Methods: From October 2019 to March 2020 seven patients were treated with a VMAT-based TBI technique on C-arm LINAC. VMAT plans were generated with 3 isocenters in head first supine (HFS) position with additional AP-PA plans with 1-2 isocenters in feet first supine (FFS) position. To switch from HFS to FFS positions without re-positioning the patient, an in-house-developed rotational couch-top was used enabling 180°-rotation. Patients were treated with a range of TBI doses (2Gy-12Gy) depending on protocol. For dosimetric comparison between conventional 2D and VMAT approaches, a simulated 2D plan replicating our current clinical setup with lung blocks, chest wall boosts and testes shield was created for one patient receiving 2Gy TBI.

Results: With VMAT TBI technique for all patients, the mean dose to lungs and kidneys was 63.3%±6.8% and 58.3%±10.9% of prescription, respectively. Three pediatric aplastic anemia patients undergoing 2Gy-TBI regimen received mean doses to testes <0.4Gy, ovaries <0.6Gy, brain <1.5Gy, thyroid <1.4Gy. Compared to 2D conventional TBI technique, VMAT TBI technique provided superior target coverage (D90% = 100% for VMAT vs 95.3% for 2D), lower lung dose (Dmean=55% for VMAT vs 89% for 2D), lower testes dose (Dmean=22.3% for VMAT vs 67.8% for 2D). The average treatment time was 43.3 min (range, 25.1 min to 57.5 min).

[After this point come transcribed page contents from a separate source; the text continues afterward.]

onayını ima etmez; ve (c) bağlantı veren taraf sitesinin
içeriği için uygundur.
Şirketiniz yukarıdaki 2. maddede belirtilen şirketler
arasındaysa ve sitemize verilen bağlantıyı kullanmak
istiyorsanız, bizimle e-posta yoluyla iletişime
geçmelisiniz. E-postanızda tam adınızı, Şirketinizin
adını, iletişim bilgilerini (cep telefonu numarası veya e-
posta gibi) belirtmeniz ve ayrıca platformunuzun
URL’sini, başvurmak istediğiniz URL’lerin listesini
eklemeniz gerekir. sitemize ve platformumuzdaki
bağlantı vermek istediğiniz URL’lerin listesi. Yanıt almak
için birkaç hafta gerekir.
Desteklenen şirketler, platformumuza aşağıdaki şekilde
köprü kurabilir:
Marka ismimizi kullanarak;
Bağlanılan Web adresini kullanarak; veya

Conclusion: This preliminary report suggests that VMAT TBI exhibited improved lung and gonadal sparing compared to the conventional approach. This treatment was clinically tractable and well-tolerated. The present study can serve as a proof-of-concept for further prospective studies evaluating this technique for wider applications in populations receiving TBI.